WHAT IS BEING ASKED> From the entries below, please output exactly the lines starting at the one containing "amiento en el Impenetrable" and ending at the one containing "aislamiento por corte de", both included.

DATA SUPPLIED>
==============================

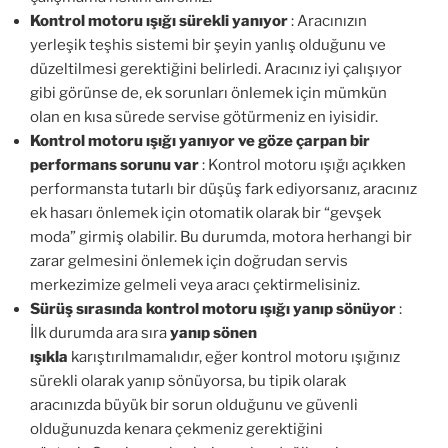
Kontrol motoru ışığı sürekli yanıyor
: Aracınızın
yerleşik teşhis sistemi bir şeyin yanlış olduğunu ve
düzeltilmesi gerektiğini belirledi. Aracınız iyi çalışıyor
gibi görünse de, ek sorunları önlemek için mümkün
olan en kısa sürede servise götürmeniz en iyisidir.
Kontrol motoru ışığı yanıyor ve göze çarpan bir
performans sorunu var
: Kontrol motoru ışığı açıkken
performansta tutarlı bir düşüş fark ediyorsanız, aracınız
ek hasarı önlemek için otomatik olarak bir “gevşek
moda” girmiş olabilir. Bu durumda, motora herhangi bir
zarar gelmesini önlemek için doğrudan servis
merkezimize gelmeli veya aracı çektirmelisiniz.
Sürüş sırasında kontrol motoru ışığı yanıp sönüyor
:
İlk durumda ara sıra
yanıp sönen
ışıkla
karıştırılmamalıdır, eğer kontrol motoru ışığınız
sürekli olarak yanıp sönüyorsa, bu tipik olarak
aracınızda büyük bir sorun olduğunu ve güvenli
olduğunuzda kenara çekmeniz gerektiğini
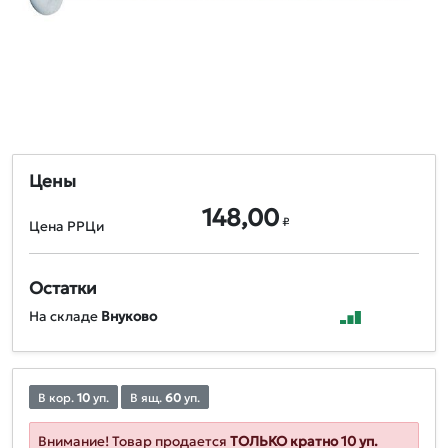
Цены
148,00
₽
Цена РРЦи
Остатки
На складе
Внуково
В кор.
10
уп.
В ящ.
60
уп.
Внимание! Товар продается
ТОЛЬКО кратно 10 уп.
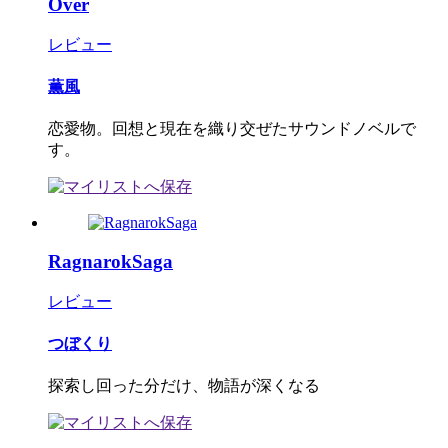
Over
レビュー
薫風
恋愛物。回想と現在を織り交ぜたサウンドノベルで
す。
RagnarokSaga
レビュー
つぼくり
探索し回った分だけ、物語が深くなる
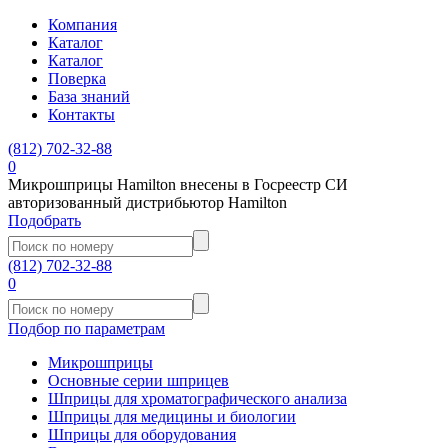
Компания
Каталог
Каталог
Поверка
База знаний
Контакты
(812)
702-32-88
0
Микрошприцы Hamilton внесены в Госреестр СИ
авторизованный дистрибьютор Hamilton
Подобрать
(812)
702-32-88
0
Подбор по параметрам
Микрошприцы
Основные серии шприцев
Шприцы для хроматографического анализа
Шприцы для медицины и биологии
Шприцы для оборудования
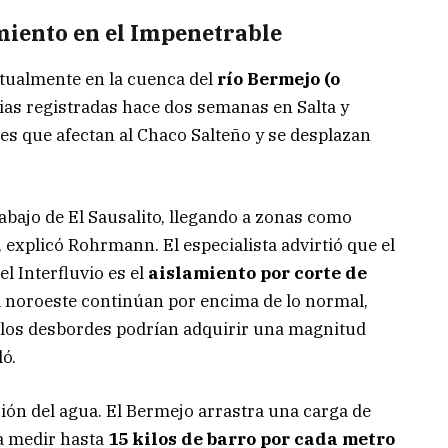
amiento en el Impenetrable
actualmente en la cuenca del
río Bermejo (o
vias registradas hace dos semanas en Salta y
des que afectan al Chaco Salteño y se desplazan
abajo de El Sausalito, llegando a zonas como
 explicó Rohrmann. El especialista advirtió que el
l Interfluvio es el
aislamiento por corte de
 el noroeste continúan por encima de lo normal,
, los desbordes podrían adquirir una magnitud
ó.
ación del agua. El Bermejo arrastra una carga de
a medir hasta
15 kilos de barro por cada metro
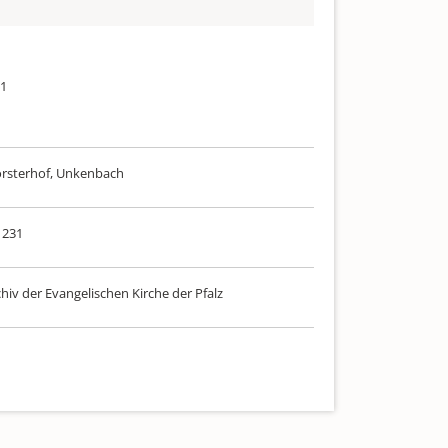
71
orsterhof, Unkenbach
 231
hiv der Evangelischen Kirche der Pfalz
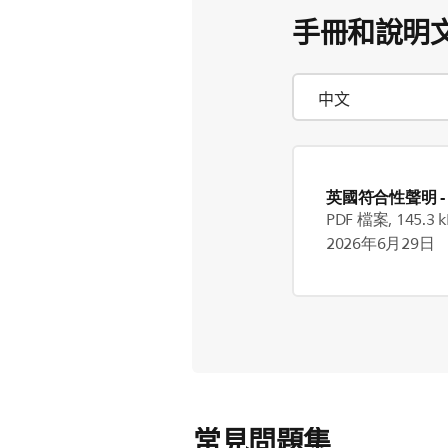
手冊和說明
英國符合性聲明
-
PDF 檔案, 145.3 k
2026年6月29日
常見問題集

==============================

ANSWER>
amiento en el Impenetrable
actualmente en la cuenca del
río Bermejo (o
vias registradas hace dos semanas en Salta y
des que afectan al Chaco Salteño y se desplazan
abajo de El Sausalito, llegando a zonas como
 explicó Rohrmann. El especialista advirtió que el
l Interfluvio es el
aislamiento por corte de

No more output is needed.